▶ REQUIREMENT
In the data below, find every line that has the string "Class", and copy it.

EXTRACTED MATERIAL below:

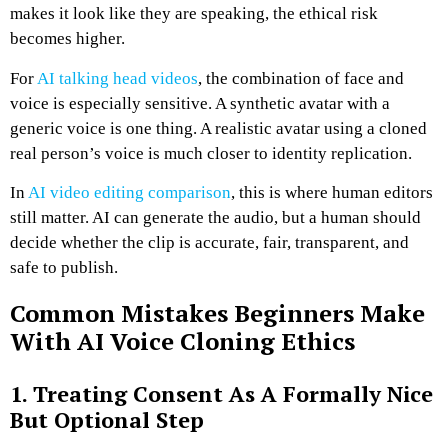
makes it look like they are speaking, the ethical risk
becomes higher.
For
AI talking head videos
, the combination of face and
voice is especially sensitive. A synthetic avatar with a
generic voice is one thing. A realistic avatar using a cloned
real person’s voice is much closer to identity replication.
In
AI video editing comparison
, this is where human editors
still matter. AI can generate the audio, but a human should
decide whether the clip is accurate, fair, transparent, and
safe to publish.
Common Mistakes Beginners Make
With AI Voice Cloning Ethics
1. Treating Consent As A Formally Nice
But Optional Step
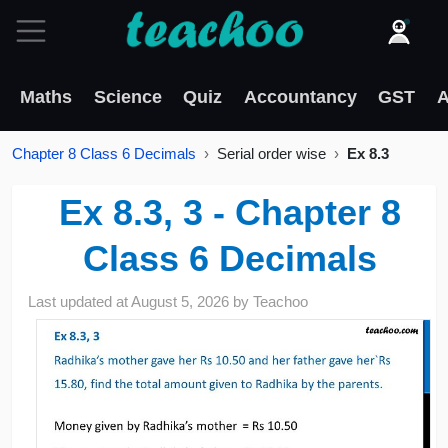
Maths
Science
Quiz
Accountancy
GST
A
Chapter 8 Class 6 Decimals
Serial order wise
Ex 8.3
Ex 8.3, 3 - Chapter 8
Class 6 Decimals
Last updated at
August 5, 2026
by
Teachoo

End of EXTRACTED MATERIAL.

▶ WRITTEN SOLUTION
Chapter 8 Class 6 Decimals
Class 6 Decimals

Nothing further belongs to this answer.